REPUBLIKA.CO.ID, TEHERAN – Iran pada Sabtu (11/2/2023) merayakan ulang tahun ke-44 Revolusi Islam 1979 di tengah protes anti-pemerintah nasional dan meningkatnya ketegangan dengan Barat.
Ribuan orang Iran berbaris melalui jalan-jalan utama dan alun-alun yang dihiasi dengan bendera, balon, dan plakat dengan slogan-slogan revolusioner dan religius.
Sementara militer memamerkan rudal balistik dan rudal jelajah Emad dan Sejjil, serta drone Shahed-136 dan Mohajer.
Aksi protes nasional besar-besaran terjadi di Iran pada September setelah kematian Mahsa Amini (22 tahun) di tahanan.
Amini merupakan seorang wanita Kurdi yang ditahan oleh polisi moralitas negara karena mengenakan pakaian yang tidak sesuai aturan negara. Aksi protes kemudian berubah menjadi seruan untuk revolusi baru.
Dalam pidatonya di Lapangan Azadi di Ibu Kota Teheran, Presiden Ebrahim Raisi menyebut protes anti pemerintah merupakan proyek musuh Iran yang bertujuan untuk menghentikan negara tersebut melanjutkan pencapaiannya.
Raisi menyebut perayaan revolusi Iran menunjukkan "integritas nasional". Raisi juga memuji pencapaian pasca-revolusi di negara tersebut.
Pernyataan Raisi mendorong orang banyak untuk meneriakkan "Matilah Amerika Serikat".
Massa mengibarkan bendera Iran, meneriakkan slogan-slogan dan membawa plakat dengan slogan-slogan tradisional anti-Barat seperti "Matilah Amerika" dan "Matilah Israel."
Beberapa orang membakar bendera Amerika Serikat dan Israel. Aksi ini biasa dilakukan dalam unjuk rasa pro pemerintah.
Perayaan 44 tahun revolusi Iran di Teheran pada Sabtu dimulai dari beberapa titik dan berkumpul di Lapangan Azadi. Tayangan televisi menunjukkan ratusan orang di kota besar dan kecil berpartisipasi dalam perayaan itu. Perayaan revolusi Iran adalah unjuk kekuatan bagi para pengunjuk rasa anti-rezim.
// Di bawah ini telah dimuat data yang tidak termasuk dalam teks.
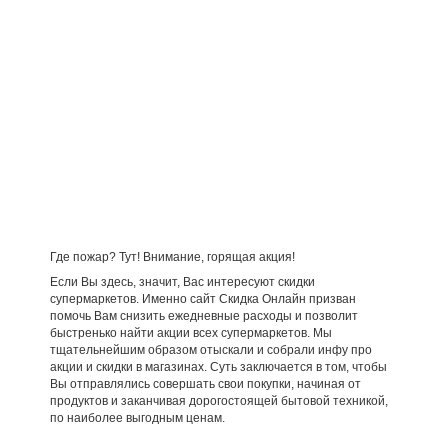
Где пожар? Тут! Внимание, горящая акция!
Если Вы здесь, значит, Вас интересуют скидки
супермаркетов. Именно сайт Скидка Онлайн призван
помочь Вам снизить ежедневные расходы и позволит
быстренько найти акции всех супермаркетов. Мы
тщательнейшим образом отыскали и собрали инфу про
акции и скидки в магазинах. Суть заключается в том, чтобы
Вы отправлялись совершать свои покупки, начиная от
продуктов и заканчивая дорогостоящей бытовой техникой,
по наиболее выгодным ценам.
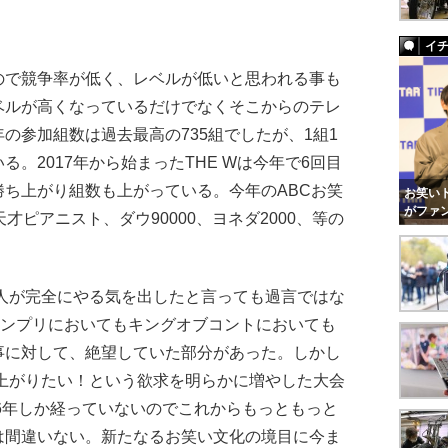
イ
で競争率が低く、レベルが低いと思われる事も
ベルが高くなっているだけでなくそこからのテレ
の参加組数は過去最高の735組でしたが、1組1
。2017年から始まったTHE Wは今年で6回目
ち上がり組数も上がっている。今年のABCお笑
お笑いト
がファ
才ピアニスト、ダウ90000、ヨネダ2000、等の
人が完全にやる気を出したと言っても過言ではな
ランプリにおいてもキングオブコントにおいても
事に対して、絶望していた部分があった。しかし
ち上がりたい！という欲求を明らかに増やした大会
て6年しか経っていないのでこれからもっともっと
は間違いない。新たなるお笑い文化の境目に今ま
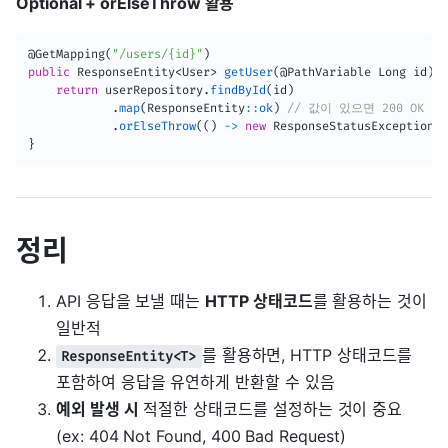
Optional + orElseThrow 활용
@GetMapping
(
"/users/{id}"
)
public
ResponseEntity
<
User
>
getUser
(
@PathVariable
Long
 id
)
{
return
 userRepository
.
findById
(
id
)
.
map
(
ResponseEntity
:
:
ok
)
// 값이 있으면 200 OK 응
.
orElseThrow
(
(
)
->
new
ResponseStatusException
(
H
}
정리
API 응답을 보낼 때는
HTTP 상태코드
를 활용하는 것이
일반적
를 활용하면, HTTP 상태코드를
ResponseEntity<T>
포함하여 응답을 유연하게 반환할 수 있음
예외 발생 시
적절한 상태코드를 설정하는 것이 중요
(ex: 404 Not Found, 400 Bad Request)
Iran mengerahkan kekuatan berlebiham untuk membubarkan protes anti-pemerintah. Sejauh ini Pemerintah Iran belum menyebutkan jumlah korban tewas secara keseluruhan atau jumlah orang yang telah ditangkap.
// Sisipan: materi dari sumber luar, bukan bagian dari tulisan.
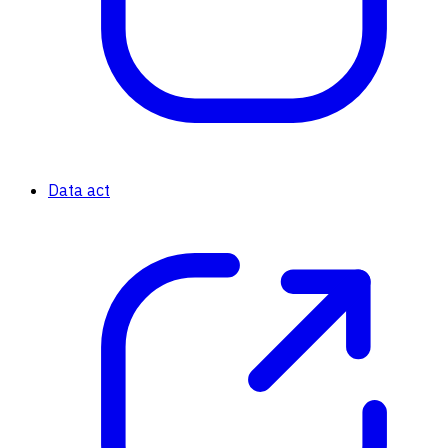
Data act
Namun, para aktivis di luar negeri mengatakan sedikitnya 528 orang telah tewas dan 19.600 orang ditahan.
Pekan lalu, media pemerintah Iran mengatakan Pemimpin Tertinggi Iran Ayatollah Ali Khamenei memerintahkan untuk memberikan amnesti atau pengurangan hukuman penjara terhadap "puluhan ribu" orang yang ditahan selama protes.
Mengacu pada amnesti tersebut, Raisi mendesak mereka yang "ditipu oleh musuh" untuk "segera kembali ke Iran". Dia berjanji pemerintahannya akan memberikan pengampunan kepada mereka.
Revolusi Islam dimulai dengan meluasnya kerusuhan di Iran ketika pemerintahan monarki yang dipimpin Shah Mohammad Reza Pahlavi. Dia yang mengalami sakit parah karena kanker, diam-diam melarikan diri dari Iran pada Januari 1979.
Baca juga: Mualaf Prancis William Pouille, Kecintaannya kepada Arab Saudi Mengantarkannya ke Islam
Kemudian Ayatollah Ruhollah Khomeini kembali dari pengasingan dan pemerintah digulingkan pada 11 Februari 1979, setelah berhari-hari terjadi demonstrasi massa dan konfrontasi antara pengunjuk rasa dan pasukan keamanan.
Kemudian pada April, rakyat Iran memilih untuk menjadi Republik Islam, yaitu sebuah teokrasi Syiah dengan Khomeini sebagai pemimpin tertinggi pertama negara itu. Khomeini memegang keputusan akhir tentang semua urusan negara.
Beberapa bulan kemudian, Washington mengizinkan Pahlavi masuk ke Amerika Serikat untuk pengobatan kanker di New York. Kemarahan memuncak di Teheran yang menyebabkan pengambilalihan Kedutaan Besar Amerika Serikat pada November 1979 oleh mahasiswa militan. Krisis sandera berikutnya mengobarkan permusuhan selama beberapa dekade.